When Reality Outdoes Fantasy

Credit: Robert Lukeman

I came across this photograph of Seljalandsfoss in Iceland recently, and it immediately struck me as one of those places that seems too fantastical to be real.

At first glance it’s simply beautiful. A waterfall plunging over an emerald cliff into impossibly green fields beneath a sky that looks as though someone had been a little overenthusiastic with the paintbrush.

Then I noticed the tiny figure standing by the bridge on the left. That’s a person.

Suddenly the whole image changes. The waterfall isn’t merely pretty—it’s immense. The landscape goes from “that’s a lovely photograph” to “good grief…”

It also reminded me of something that fantasy writers occasionally run into.

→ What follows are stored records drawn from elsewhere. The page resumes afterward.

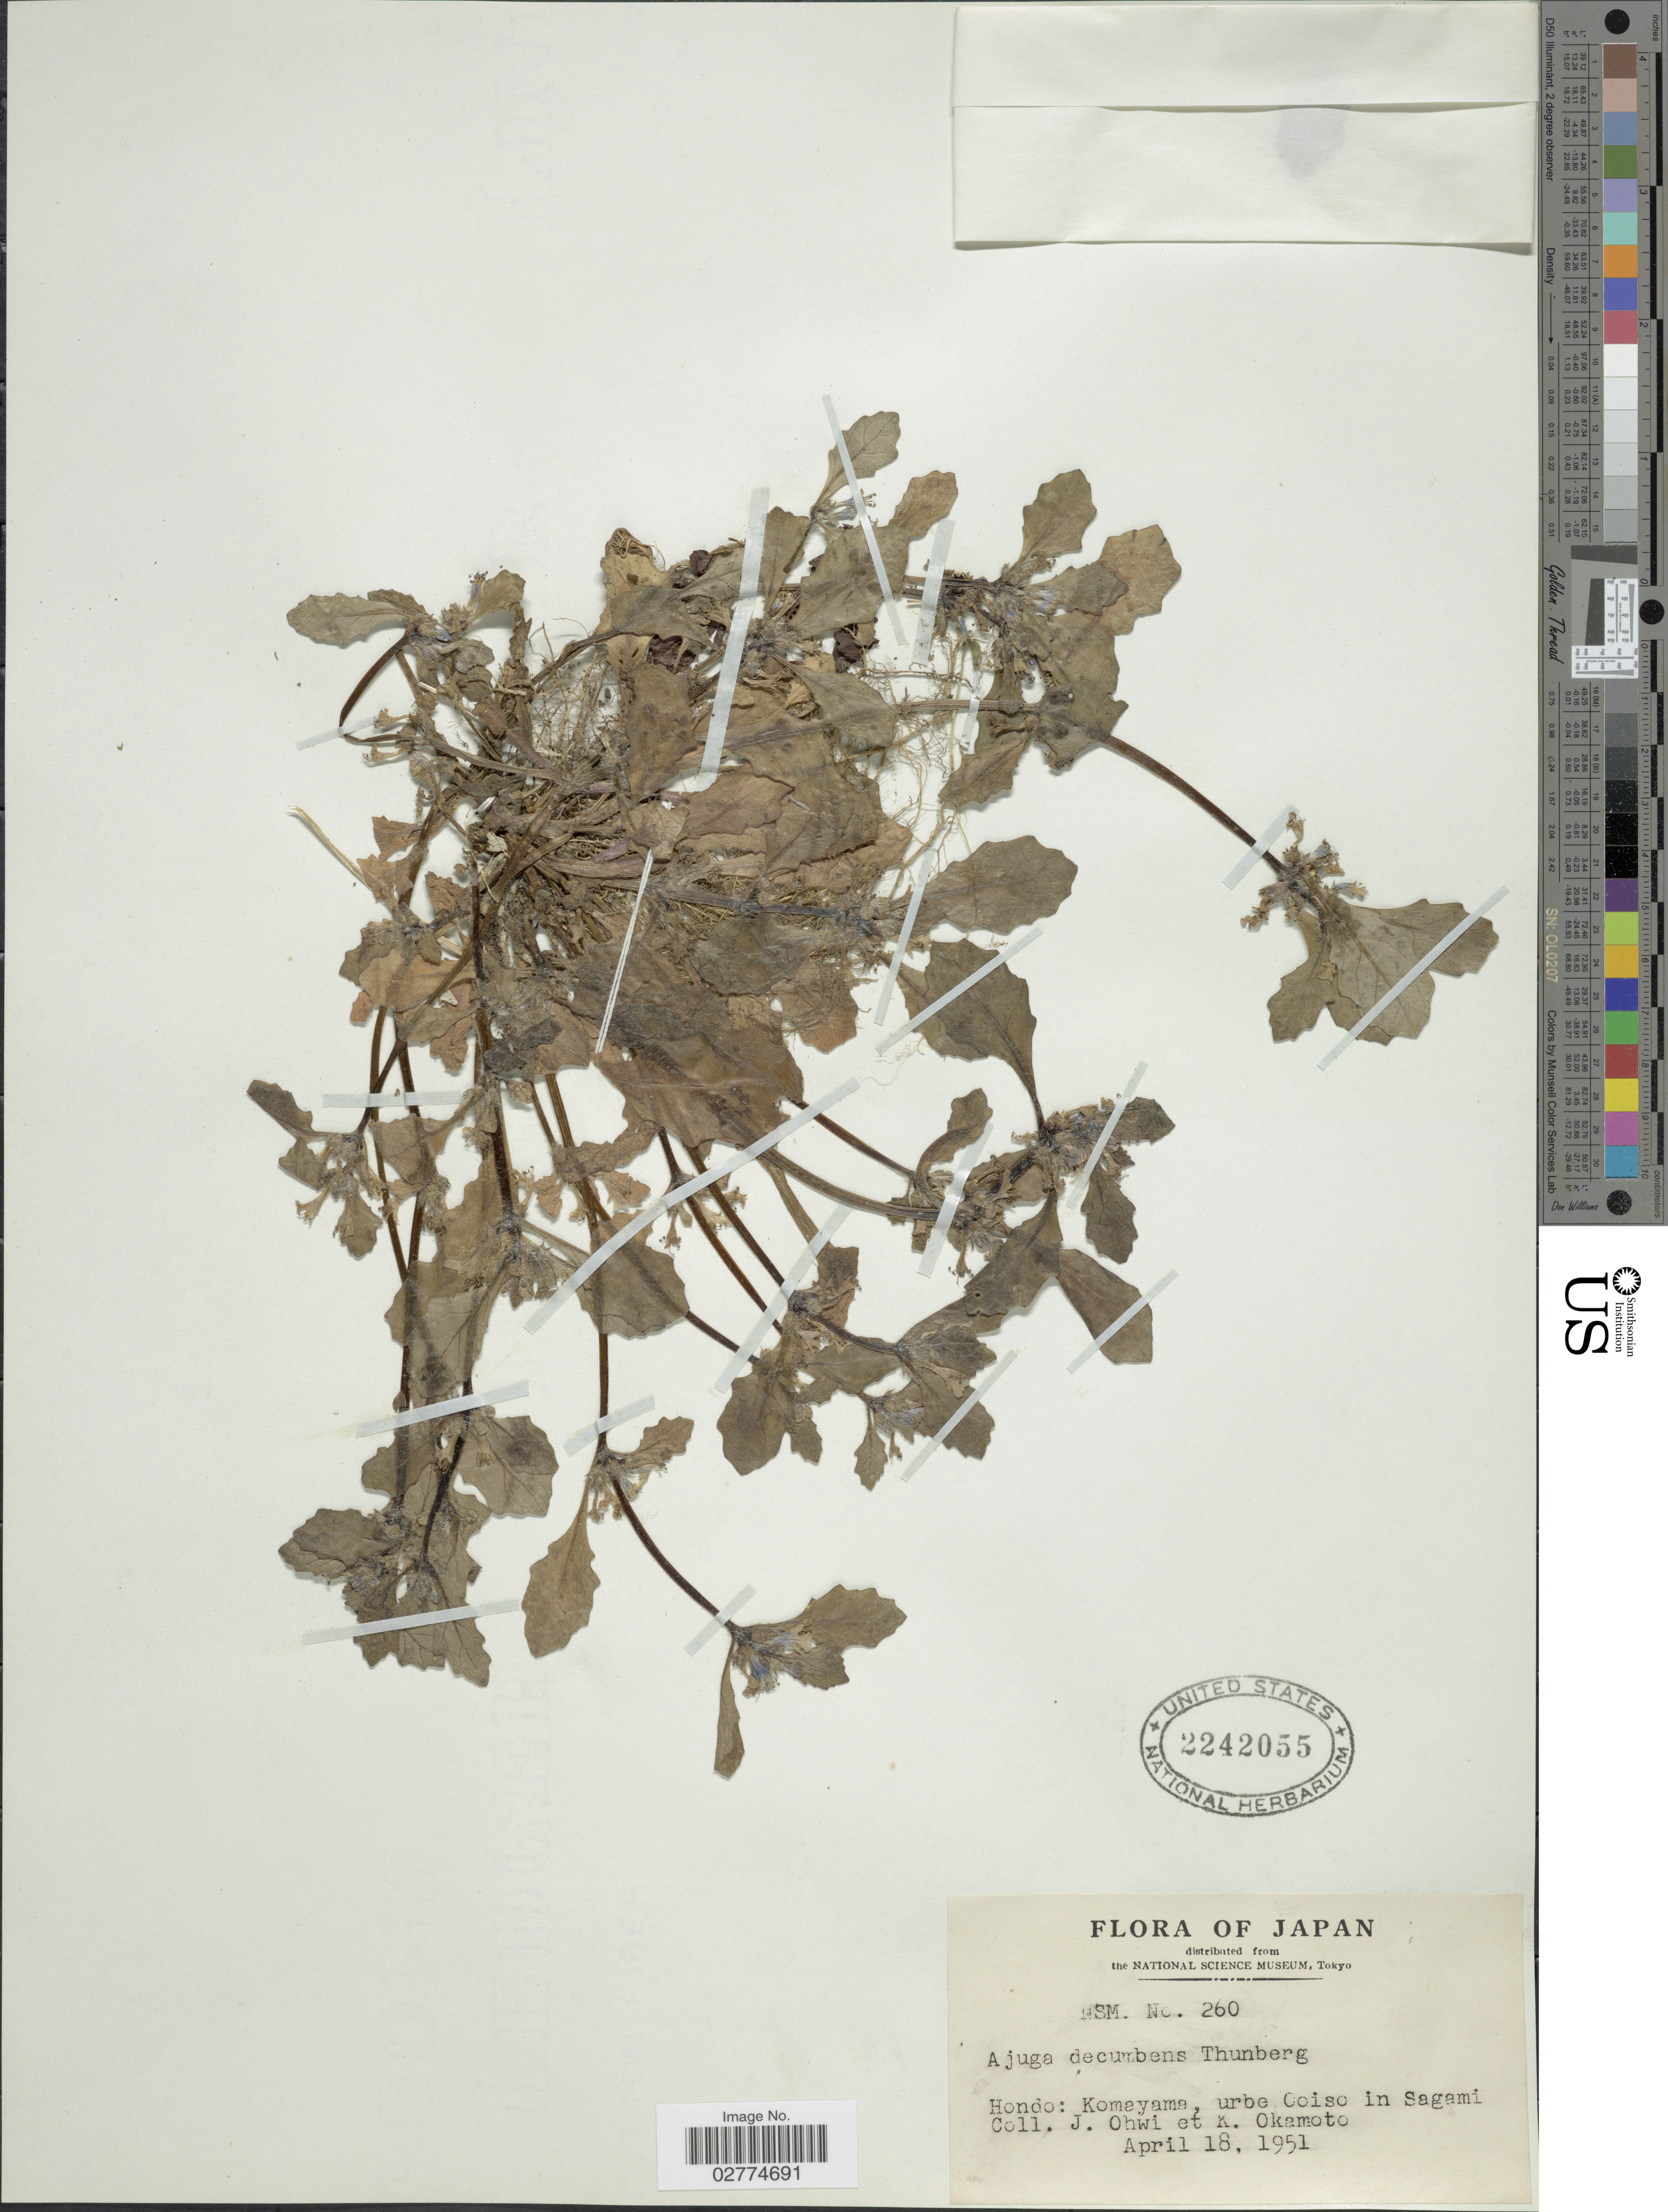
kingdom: Plantae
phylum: Tracheophyta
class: Magnoliopsida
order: Lamiales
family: Lamiaceae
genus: Ajuga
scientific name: Ajuga decumbens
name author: Thunb.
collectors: J. Ohwi & K. Okamoto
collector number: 260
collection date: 1951-04-18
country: Japan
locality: Hondo: Komayama, urbe Coiso in Sagami.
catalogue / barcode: US 2242055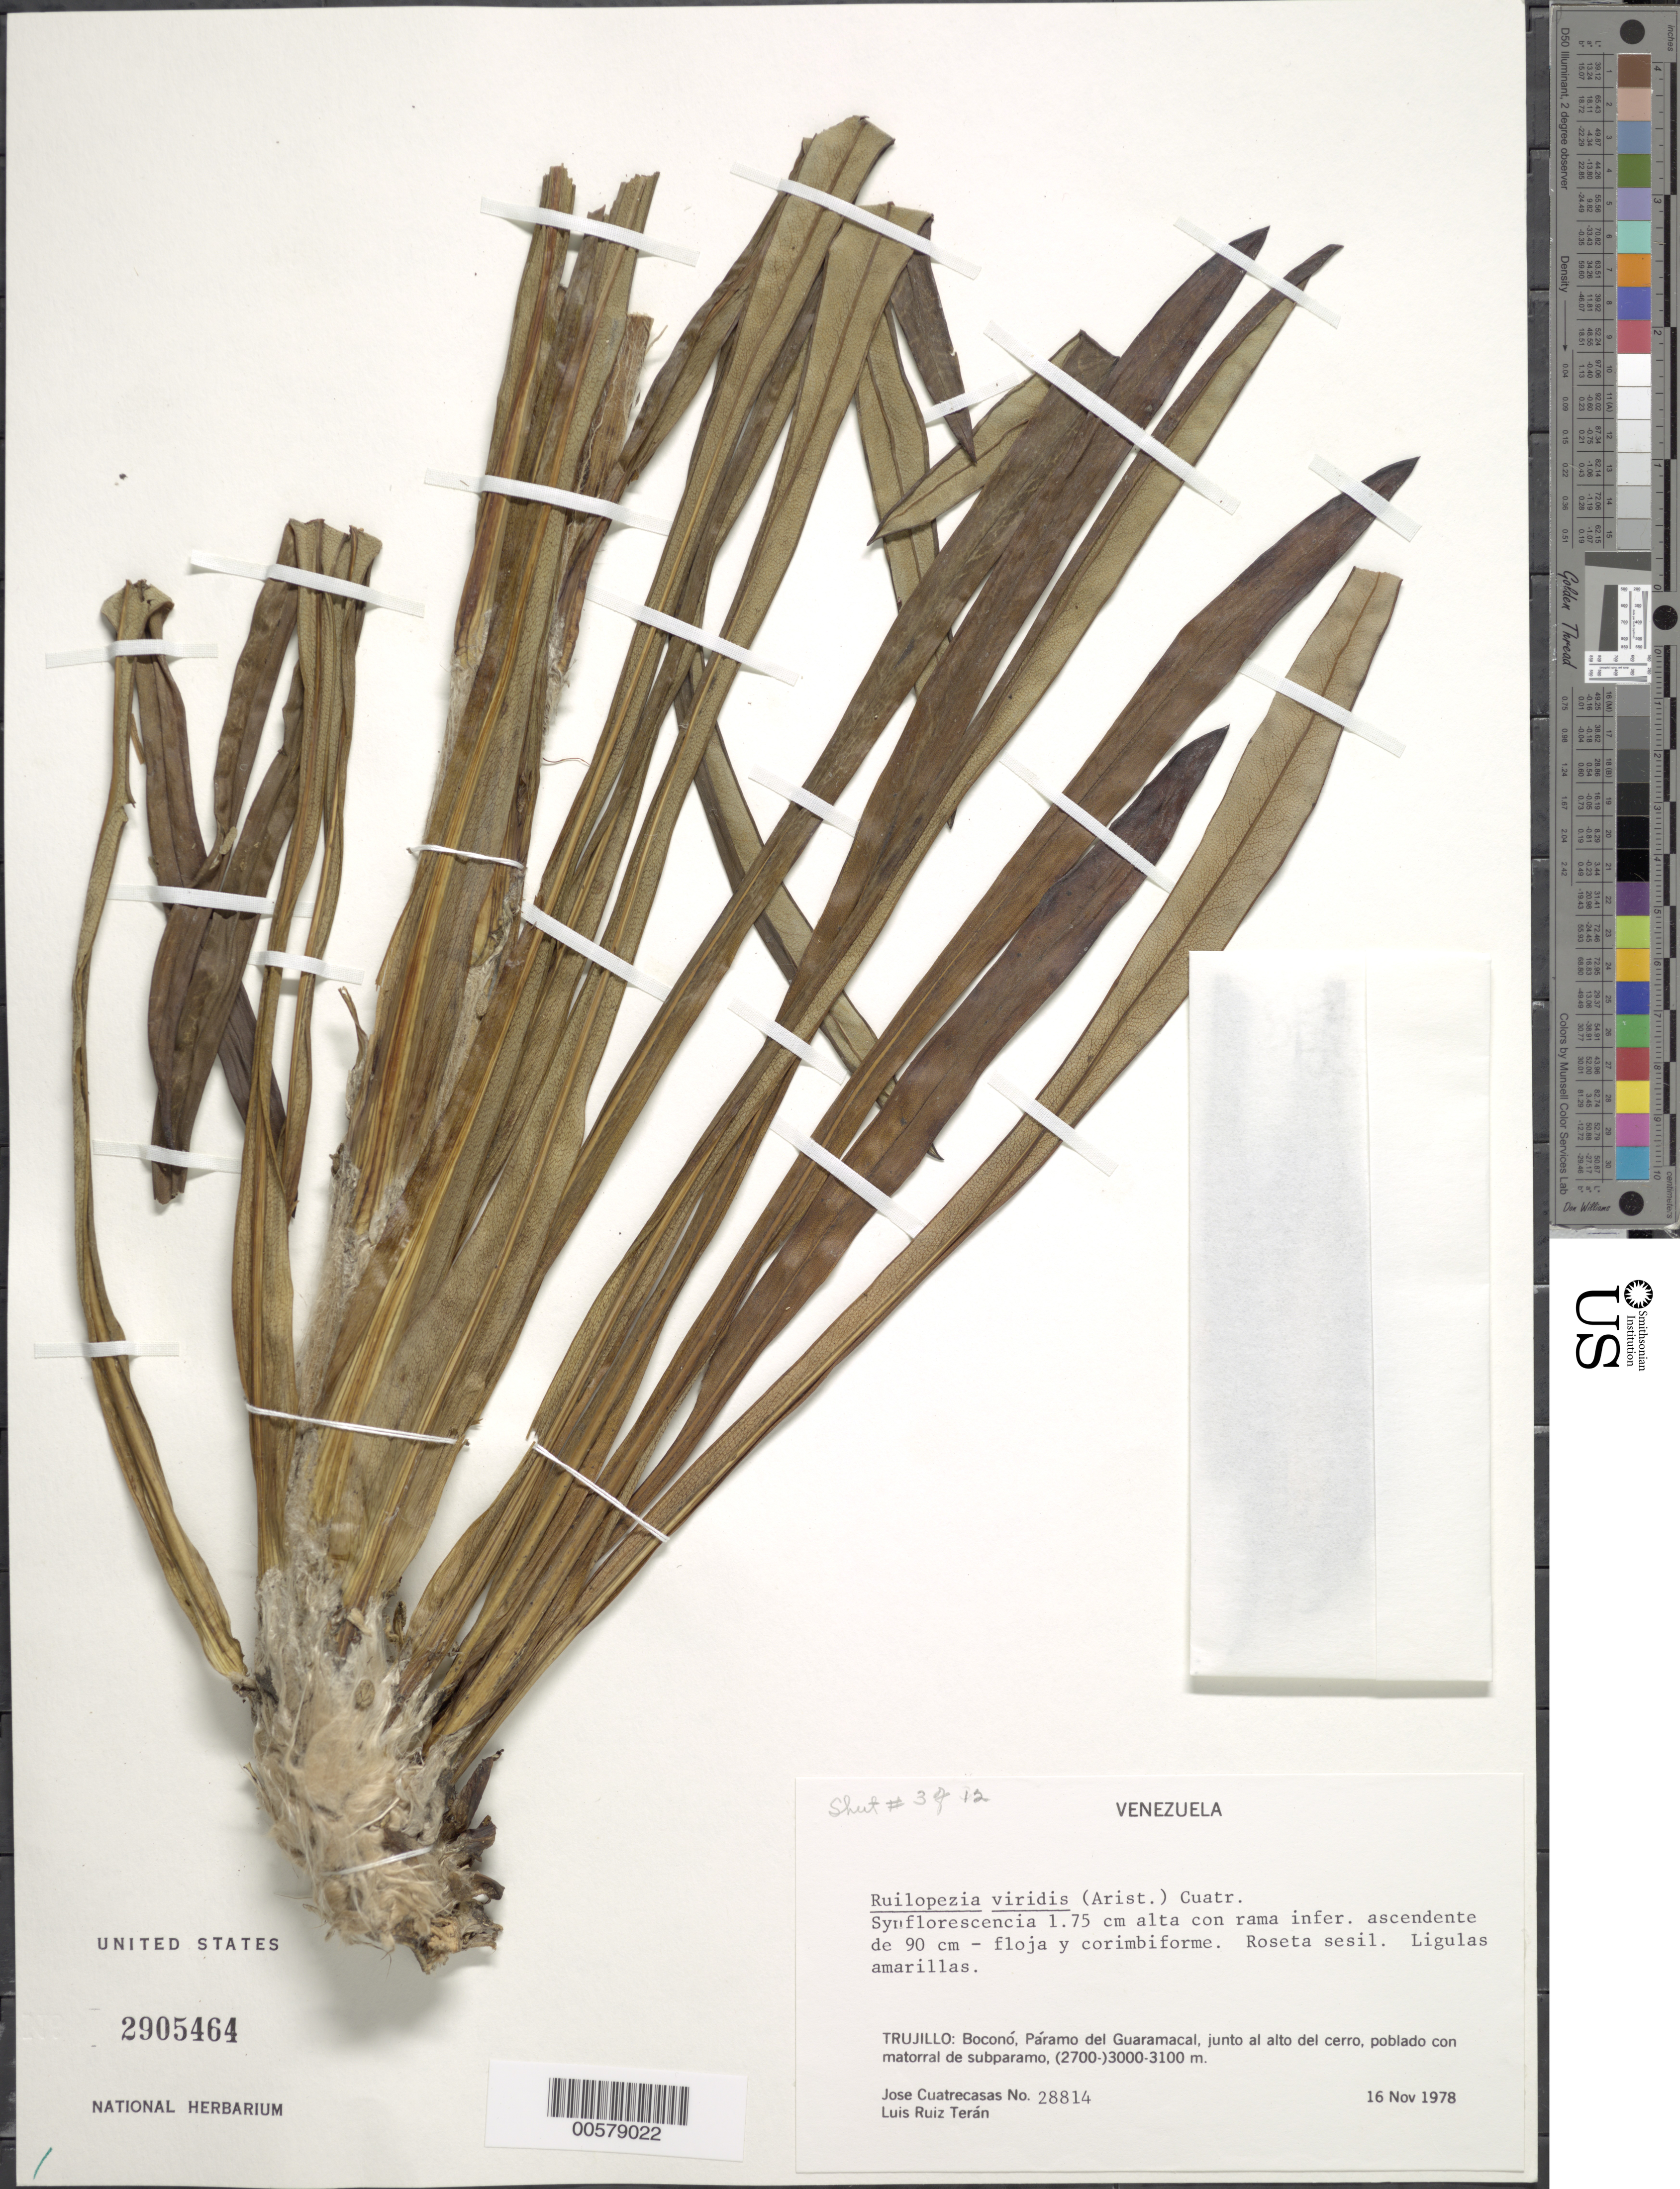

If we’d invented this place from scratch, some readers would probably accuse us of overdoing it. The colours are too vivid. The waterfall is too dramatic. The cliffs are too perfect. Tone it down a little. Make it more believable. Except… It’s real.

Nature has never shown the slightest interest in whether we find it plausible.

Peter Jackson understood this when he filmed The Lord of the Rings. He didn’t take the magnificent landscapes of New Zealand and bury them beneath layers of CGI. Those mountains, rivers, forests and valleys were allowed to stand on their own. They already looked extraordinary.

The magic happened within those landscapes.

The visual effects brought hobbits, ents, Balrogs, orcs and other inhabitants of Middle-earth to life. Buildings were added where necessary. Ancient ruins appeared. But the mountains remained mountains, and the forests remained forests.

Middle-earth felt real because so much of it was real.

I think there’s a lesson there for fantasy writers.

We spend a great deal of time trying to invent worlds that readers will believe in, when some of the finest fantasy settings already exist. Iceland. New Zealand. The Giant’s Causeway. The sandstone towers of Zhangjiajie. The Giant Sequoias of California. These places don’t need embellishment. They’re already astonishing.

Perhaps that’s why fantasy resonates so strongly with us. At its best, it isn’t about creating the impossible. It’s about taking the extraordinary things that already exist and asking one simple question.

What if a dragon lived here? Or elves. Or a wizard with a pointy hat and an unfortunate tendency to arrive precisely when he means to.

Sometimes the best inspiration for worldbuilding isn’t another fantasy novel. It’s our own remarkable planet.